→ TASK ITEM
In the listing below, a line holding "If you need" and a line holding "with the License." mark the range. Retype both exactly, with all lines between them.

→ RECORDS SHOWN

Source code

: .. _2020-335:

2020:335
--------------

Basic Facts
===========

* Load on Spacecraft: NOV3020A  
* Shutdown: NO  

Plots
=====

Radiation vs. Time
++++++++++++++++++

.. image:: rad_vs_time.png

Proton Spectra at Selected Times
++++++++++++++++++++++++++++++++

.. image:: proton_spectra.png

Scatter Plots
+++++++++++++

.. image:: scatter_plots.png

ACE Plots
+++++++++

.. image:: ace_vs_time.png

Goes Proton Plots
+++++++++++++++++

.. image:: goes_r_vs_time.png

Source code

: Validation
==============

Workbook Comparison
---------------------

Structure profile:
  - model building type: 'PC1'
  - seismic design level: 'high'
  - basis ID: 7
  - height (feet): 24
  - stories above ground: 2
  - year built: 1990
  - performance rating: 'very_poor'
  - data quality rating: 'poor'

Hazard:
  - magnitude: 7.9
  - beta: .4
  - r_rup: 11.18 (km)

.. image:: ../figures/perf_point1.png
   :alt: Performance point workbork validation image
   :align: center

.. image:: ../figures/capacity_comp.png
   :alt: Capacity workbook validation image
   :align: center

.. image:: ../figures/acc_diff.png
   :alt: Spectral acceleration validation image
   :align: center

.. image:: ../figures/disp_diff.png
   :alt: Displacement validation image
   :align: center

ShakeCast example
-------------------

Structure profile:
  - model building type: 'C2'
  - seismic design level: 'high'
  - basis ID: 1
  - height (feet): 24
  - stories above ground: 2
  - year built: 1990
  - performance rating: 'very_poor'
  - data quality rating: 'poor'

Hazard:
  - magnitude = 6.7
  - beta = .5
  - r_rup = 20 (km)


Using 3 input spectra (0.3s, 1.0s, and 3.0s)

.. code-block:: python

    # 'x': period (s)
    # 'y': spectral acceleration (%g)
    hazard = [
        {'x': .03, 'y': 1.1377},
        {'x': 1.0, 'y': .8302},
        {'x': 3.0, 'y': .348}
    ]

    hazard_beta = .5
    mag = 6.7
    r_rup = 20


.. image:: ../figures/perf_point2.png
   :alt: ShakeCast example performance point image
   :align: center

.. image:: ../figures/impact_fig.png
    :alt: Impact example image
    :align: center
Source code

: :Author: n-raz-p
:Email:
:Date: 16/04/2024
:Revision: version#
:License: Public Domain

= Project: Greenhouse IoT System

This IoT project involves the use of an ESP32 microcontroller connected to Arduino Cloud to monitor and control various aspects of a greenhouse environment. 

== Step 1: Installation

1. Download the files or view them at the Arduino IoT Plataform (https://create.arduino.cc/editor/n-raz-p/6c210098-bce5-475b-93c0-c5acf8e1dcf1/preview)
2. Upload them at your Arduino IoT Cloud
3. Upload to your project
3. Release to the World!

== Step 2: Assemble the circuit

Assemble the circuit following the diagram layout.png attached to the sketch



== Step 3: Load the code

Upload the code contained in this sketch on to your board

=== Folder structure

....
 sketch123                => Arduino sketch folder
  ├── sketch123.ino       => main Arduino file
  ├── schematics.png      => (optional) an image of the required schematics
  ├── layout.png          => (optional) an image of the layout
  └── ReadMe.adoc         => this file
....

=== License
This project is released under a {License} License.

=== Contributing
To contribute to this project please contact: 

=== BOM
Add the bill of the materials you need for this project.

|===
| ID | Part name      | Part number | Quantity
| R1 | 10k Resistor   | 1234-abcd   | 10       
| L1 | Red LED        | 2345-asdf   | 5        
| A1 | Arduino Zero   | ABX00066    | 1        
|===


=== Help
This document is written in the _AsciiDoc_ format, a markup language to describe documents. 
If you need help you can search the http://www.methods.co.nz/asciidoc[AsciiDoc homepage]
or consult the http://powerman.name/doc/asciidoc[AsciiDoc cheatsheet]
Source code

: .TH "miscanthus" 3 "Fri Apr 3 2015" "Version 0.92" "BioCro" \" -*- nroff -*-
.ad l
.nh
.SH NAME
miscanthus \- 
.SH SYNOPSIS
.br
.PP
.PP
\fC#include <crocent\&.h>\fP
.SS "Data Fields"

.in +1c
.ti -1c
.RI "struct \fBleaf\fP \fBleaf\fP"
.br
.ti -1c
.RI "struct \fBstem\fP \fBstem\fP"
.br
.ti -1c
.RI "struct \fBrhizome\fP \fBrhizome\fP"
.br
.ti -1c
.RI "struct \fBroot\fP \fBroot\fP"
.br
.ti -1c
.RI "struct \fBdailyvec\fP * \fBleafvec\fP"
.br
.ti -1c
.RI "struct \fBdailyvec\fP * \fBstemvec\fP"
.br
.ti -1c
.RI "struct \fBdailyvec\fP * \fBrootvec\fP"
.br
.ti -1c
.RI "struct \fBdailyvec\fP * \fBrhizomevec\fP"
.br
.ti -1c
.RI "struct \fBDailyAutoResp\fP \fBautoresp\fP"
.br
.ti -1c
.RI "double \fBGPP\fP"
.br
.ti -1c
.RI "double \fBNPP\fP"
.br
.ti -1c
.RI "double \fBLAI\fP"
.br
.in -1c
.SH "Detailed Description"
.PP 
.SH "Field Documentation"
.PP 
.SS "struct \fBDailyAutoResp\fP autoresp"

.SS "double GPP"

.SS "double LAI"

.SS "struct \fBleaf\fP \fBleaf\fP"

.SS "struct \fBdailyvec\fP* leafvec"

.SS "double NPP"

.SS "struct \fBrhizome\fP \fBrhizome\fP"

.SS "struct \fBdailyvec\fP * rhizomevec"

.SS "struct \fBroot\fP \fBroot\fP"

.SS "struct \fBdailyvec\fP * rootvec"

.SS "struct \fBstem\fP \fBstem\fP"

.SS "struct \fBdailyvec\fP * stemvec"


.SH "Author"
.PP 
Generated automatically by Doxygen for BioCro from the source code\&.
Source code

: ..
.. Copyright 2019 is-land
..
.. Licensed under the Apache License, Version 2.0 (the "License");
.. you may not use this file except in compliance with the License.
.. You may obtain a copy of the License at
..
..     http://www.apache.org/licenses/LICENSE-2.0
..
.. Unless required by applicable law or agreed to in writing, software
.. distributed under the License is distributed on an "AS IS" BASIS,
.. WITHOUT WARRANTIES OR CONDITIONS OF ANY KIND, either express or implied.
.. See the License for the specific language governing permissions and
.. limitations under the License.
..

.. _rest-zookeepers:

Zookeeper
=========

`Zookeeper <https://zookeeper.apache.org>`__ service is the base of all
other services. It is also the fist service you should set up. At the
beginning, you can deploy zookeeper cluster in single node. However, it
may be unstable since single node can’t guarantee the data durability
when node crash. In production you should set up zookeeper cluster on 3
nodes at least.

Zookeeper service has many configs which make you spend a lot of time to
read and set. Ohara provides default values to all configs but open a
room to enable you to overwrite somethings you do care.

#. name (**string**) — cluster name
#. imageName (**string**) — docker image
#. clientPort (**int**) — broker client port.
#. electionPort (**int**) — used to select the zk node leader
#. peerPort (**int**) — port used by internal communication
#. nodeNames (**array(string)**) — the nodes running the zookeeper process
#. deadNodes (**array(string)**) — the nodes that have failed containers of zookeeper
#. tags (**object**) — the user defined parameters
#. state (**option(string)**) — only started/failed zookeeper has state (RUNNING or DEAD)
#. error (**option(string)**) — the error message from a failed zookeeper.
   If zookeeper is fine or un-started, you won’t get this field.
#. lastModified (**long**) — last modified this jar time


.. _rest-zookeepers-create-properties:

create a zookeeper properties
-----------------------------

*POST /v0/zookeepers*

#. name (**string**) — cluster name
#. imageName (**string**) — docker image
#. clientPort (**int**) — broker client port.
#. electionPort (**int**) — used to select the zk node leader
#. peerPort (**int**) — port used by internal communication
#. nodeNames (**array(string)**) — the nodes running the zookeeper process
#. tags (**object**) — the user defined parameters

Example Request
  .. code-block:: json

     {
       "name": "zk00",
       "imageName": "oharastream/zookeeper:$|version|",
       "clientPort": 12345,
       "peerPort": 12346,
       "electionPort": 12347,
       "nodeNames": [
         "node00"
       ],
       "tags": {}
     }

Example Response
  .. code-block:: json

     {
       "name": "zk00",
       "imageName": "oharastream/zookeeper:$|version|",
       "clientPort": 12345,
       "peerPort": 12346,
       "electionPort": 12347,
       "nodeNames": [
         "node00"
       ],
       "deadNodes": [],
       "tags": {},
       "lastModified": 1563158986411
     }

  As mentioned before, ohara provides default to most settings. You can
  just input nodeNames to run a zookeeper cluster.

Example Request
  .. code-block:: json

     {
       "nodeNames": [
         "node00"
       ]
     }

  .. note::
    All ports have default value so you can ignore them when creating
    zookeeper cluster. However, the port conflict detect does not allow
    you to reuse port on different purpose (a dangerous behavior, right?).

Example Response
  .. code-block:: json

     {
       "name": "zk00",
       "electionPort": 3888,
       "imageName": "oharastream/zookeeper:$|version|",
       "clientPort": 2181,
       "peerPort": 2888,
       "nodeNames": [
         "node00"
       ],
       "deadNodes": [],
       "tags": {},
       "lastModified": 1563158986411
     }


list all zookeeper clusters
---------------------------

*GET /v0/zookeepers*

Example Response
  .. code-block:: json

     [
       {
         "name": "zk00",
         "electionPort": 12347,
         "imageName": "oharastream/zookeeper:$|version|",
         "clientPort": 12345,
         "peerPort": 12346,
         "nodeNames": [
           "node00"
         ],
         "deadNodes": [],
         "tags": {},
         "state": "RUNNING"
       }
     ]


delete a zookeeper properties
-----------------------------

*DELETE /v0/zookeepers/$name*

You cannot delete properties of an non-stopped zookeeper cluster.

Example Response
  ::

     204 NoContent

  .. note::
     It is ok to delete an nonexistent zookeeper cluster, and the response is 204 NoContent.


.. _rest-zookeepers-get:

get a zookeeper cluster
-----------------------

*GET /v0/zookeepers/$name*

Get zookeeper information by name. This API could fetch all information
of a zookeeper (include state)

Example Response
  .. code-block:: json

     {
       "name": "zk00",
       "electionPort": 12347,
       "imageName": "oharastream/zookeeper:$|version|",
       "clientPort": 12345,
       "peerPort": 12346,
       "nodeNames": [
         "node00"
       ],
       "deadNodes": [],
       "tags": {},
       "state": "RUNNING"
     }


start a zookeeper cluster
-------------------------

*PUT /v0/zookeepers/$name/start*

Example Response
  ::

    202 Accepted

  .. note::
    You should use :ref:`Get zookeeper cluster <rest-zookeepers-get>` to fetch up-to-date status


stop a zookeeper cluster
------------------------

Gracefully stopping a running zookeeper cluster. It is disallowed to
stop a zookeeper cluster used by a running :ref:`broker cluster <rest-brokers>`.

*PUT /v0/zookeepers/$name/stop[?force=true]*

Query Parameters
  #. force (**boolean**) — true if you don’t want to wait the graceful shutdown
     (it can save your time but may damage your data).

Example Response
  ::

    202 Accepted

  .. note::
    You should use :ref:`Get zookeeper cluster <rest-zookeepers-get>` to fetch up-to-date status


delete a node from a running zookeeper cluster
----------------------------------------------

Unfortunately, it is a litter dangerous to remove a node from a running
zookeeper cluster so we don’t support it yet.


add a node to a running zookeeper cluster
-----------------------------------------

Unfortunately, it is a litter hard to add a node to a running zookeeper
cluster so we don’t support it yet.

→ RESULT
If you need help you can search the http://www.methods.co.nz/asciidoc[AsciiDoc homepage]
or consult the http://powerman.name/doc/asciidoc[AsciiDoc cheatsheet]
Source code

: .TH "miscanthus" 3 "Fri Apr 3 2015" "Version 0.92" "BioCro" \" -*- nroff -*-
.ad l
.nh
.SH NAME
miscanthus \- 
.SH SYNOPSIS
.br
.PP
.PP
\fC#include <crocent\&.h>\fP
.SS "Data Fields"

.in +1c
.ti -1c
.RI "struct \fBleaf\fP \fBleaf\fP"
.br
.ti -1c
.RI "struct \fBstem\fP \fBstem\fP"
.br
.ti -1c
.RI "struct \fBrhizome\fP \fBrhizome\fP"
.br
.ti -1c
.RI "struct \fBroot\fP \fBroot\fP"
.br
.ti -1c
.RI "struct \fBdailyvec\fP * \fBleafvec\fP"
.br
.ti -1c
.RI "struct \fBdailyvec\fP * \fBstemvec\fP"
.br
.ti -1c
.RI "struct \fBdailyvec\fP * \fBrootvec\fP"
.br
.ti -1c
.RI "struct \fBdailyvec\fP * \fBrhizomevec\fP"
.br
.ti -1c
.RI "struct \fBDailyAutoResp\fP \fBautoresp\fP"
.br
.ti -1c
.RI "double \fBGPP\fP"
.br
.ti -1c
.RI "double \fBNPP\fP"
.br
.ti -1c
.RI "double \fBLAI\fP"
.br
.in -1c
.SH "Detailed Description"
.PP 
.SH "Field Documentation"
.PP 
.SS "struct \fBDailyAutoResp\fP autoresp"

.SS "double GPP"

.SS "double LAI"

.SS "struct \fBleaf\fP \fBleaf\fP"

.SS "struct \fBdailyvec\fP* leafvec"

.SS "double NPP"

.SS "struct \fBrhizome\fP \fBrhizome\fP"

.SS "struct \fBdailyvec\fP * rhizomevec"

.SS "struct \fBroot\fP \fBroot\fP"

.SS "struct \fBdailyvec\fP * rootvec"

.SS "struct \fBstem\fP \fBstem\fP"

.SS "struct \fBdailyvec\fP * stemvec"


.SH "Author"
.PP 
Generated automatically by Doxygen for BioCro from the source code\&.
Source code

: ..
.. Copyright 2019 is-land
..
.. Licensed under the Apache License, Version 2.0 (the "License");
.. you may not use this file except in compliance with the License.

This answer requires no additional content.